Two-dimensional drawings and open source models were efficiently exported using Revit and issued for construction to the contractors to co-ordinate with their workflow.
Live data sheets were used to develop and define the Mechanical Engineering and Plumbing (MEP) requirements for each room. It allowed the user to see a simple plan of the floor with room numbers, and then identify and approve the ventilation, cooling, electrical, data, lighting, etc. that needed to be provided in that room. The user and the designer could then easily compare the provision with other rooms nearby to ensure consistency.
This information was produced in the building information modelling Revit MEP model, and the output was displayed and analysed in other ways to suit the client’s preferences, including by outputting to an excel file, or to Room Data Sheets (RDS) with one sheet per room.
Results of analysis
Analysis was easier to visualise with this specialised software. Clash detection helped resolve many issues on the design side and insured optimisation was facilitated.
Arup was appointed at a late stage of the project process (with the structure already designed and partially constructed). Typically, they would work closely with the architect and structural engineer at the start of the project to optimise spatial planning for all of the building service systems. This was not possible as the structure was already under construction. Arup therefore worked with the team and the contractor to develop the most economical way forward – which included increasing the area of concrete roof available to allow for the ventilation plant. The chiller location also went through a number of iterations to address concerns about economics, noise and impact on existing structures.
Some benefits to adopting BIM on the project at such a late stage
- Meet the client’s standards for sustainability, air quality, water, wastewater management, and energy performance optimisation. The design had to be developed in close communication with other disciplines and the existing structure, time and cost constraints. This provided a basis for partial BIM implementation within the structure, building services and specialist installation requirements, as well as to allow for accurate costing and analysis of the buildings post occupancy performance.
- Immediate checks on potential technical issues; rapid visualisation and communication were major advantages within the team as well as with other disciplines. The model also allowed for more efficient drawing production.

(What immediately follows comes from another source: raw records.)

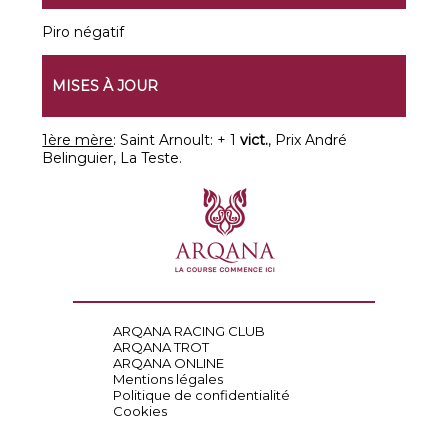
Piro négatif
MISES À JOUR
1ère mère
: Saint Arnoult: + 1
vict.
, Prix André
Belinguier, La Teste.
ARQANA RACING CLUB
ARQANA TROT
ARQANA ONLINE
Mentions légales
Politique de confidentialité
Cookies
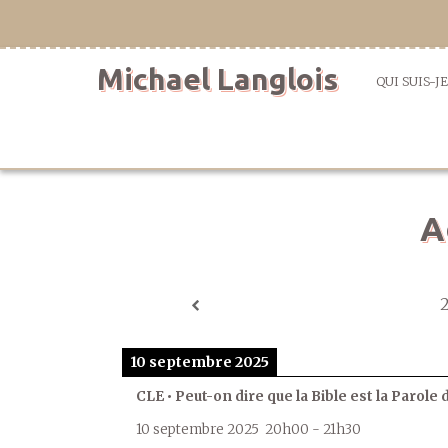
Aller
directement
au
Michael Langlois
contenu
QUI SUIS-JE
A
10 septembre 2025
CLE • Peut-on dire que la Bible est la Parole 
10 septembre 2025
20h00
-
21h30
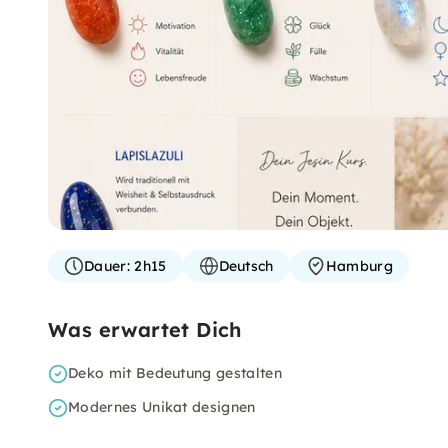
Dauer:
2h15
Deutsch
Hamburg
Was erwartet Dich
Deko mit Bedeutung gestalten
Modernes Unikat designen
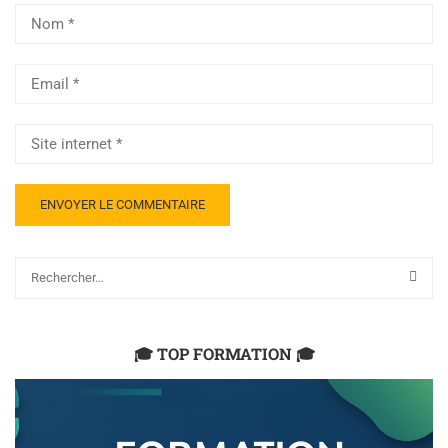
🎓 TOP FORMATION 🎓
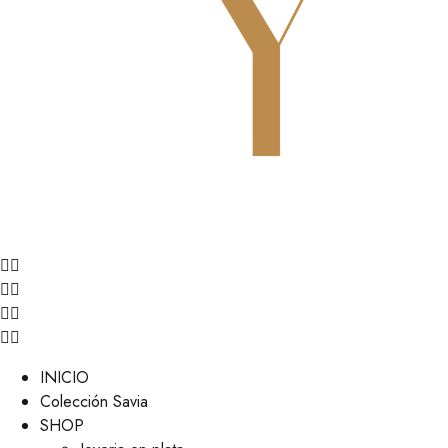
INICIO
Colección Savia
SHOP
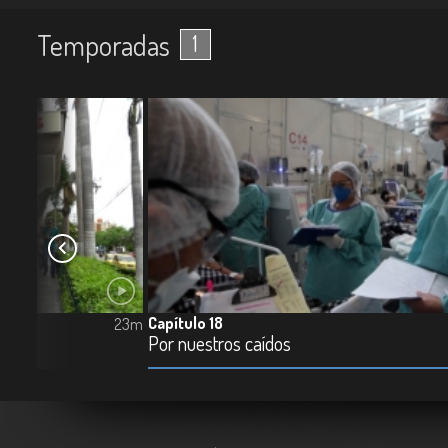
Temporadas
1
Capítulo 18
23m
Por nuestros caídos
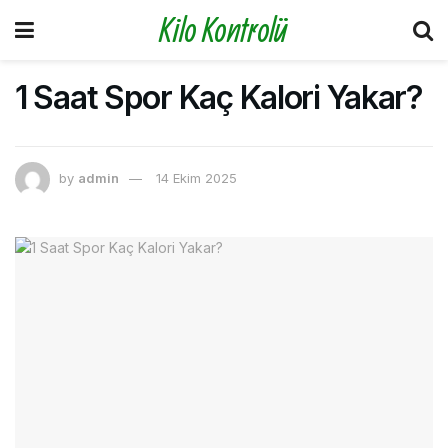
Kilo Kontrolü
1 Saat Spor Kaç Kalori Yakar?
by
admin
14 Ekim 2025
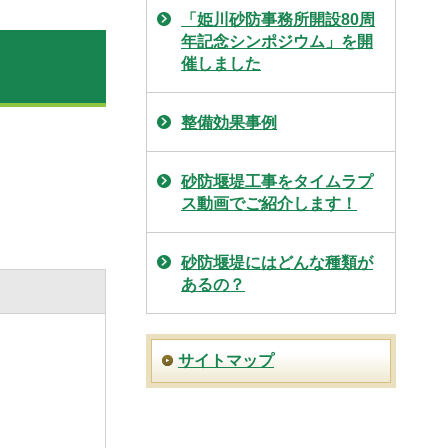
「姫川砂防事務所開設80周
年記念シンポジウム」を開
催しました
整備効果事例
砂防堰堤工事をタイムラプ
ス動画でご紹介します！
砂防堰堤にはどんな種類が
あるの？
サイトマップ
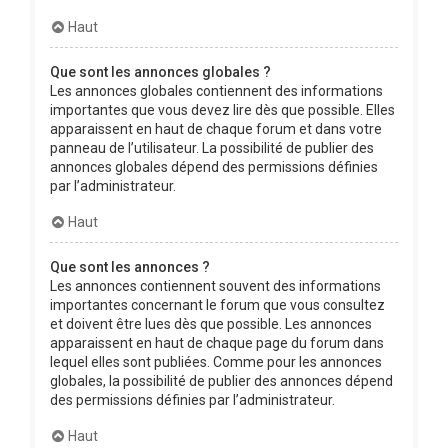
Haut
Que sont les annonces globales ?
Les annonces globales contiennent des informations
importantes que vous devez lire dès que possible. Elles
apparaissent en haut de chaque forum et dans votre
panneau de l’utilisateur. La possibilité de publier des
annonces globales dépend des permissions définies
par l’administrateur.
Haut
Que sont les annonces ?
Les annonces contiennent souvent des informations
importantes concernant le forum que vous consultez
et doivent être lues dès que possible. Les annonces
apparaissent en haut de chaque page du forum dans
lequel elles sont publiées. Comme pour les annonces
globales, la possibilité de publier des annonces dépend
des permissions définies par l’administrateur.
Haut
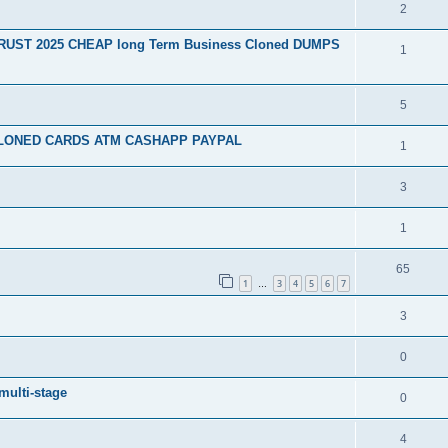
2
RUST 2025 CHEAP long Term Business Cloned DUMPS
1
5
egit CLONED CARDS ATM CASHAPP PAYPAL
1
3
1
65
1
3
4
5
6
7
…
3
0
multi-stage
0
4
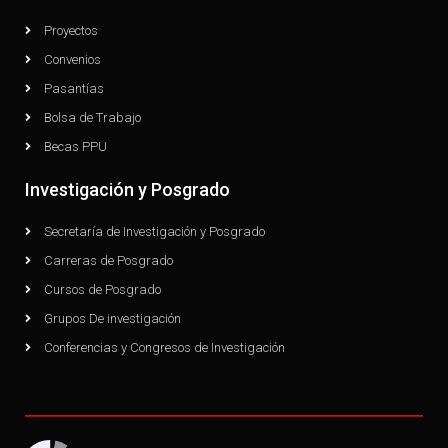
Proyectos
Convenios
Pasantías
Bolsa de Trabajo
Becas PPU
Investigación y Posgrado
Secretaría de Investigación y Posgrado
Carreras de Posgrado
Cursos de Posgrado
Grupos De investigación
Conferencias y Congresos de Investigación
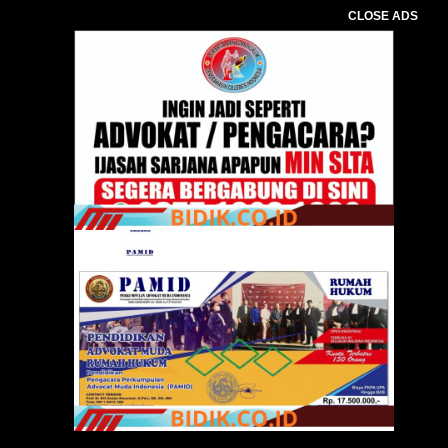
CLOSE ADS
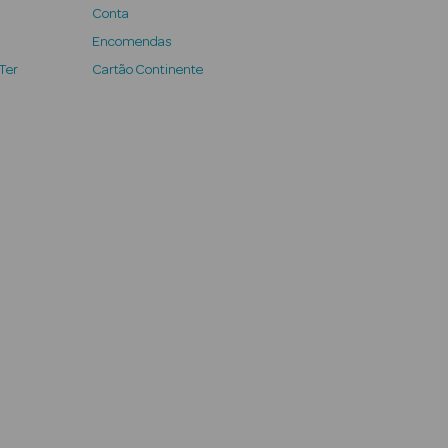
Conta
Encomendas
 Ter
Cartão Continente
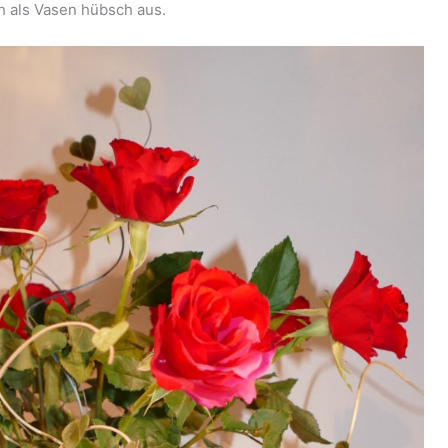
 als Vasen hübsch aus.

- Help architects understand the detail drawings, especially the sloping metal roof – a difficult element for the architectural team to draw accurately in a traditional, AutoCAD environment.
- Optimise the detail drawings, making it possible for architects to visualise and develop 3D construction details.
- The preliminary design drawings were delivered directly from the BIM models. Data, including building areas, fire compartment volumes and drawing lists were exported to tabular formats.
- A BIM process works best when the entire team and client plan agree on deliverables and requirements at the inception of a project – as is the norm with many Arup projects. CCBRT proved that BIM can be an asset at any stage assisting and aiding in saving on construction time, accurate documentation generation, coordination resolution, analysis relating to systems optimisation and the related cost savings.
- A tool for planning and clash detection. The use of a digital model on the project was used for interference detection and helped reduce the number of requests for information during the construction process and save money (as clashes are digitally detected and fixed before they become problems onsite.) The Arup team on the project used BIM to enable walkthrough decisions about locations of MEP services and major routings through the hospital, which minimised the possibility of construction rework. This made the complexity of mechanical/ electrical/plumbing systems within healthcare building a valuable tool.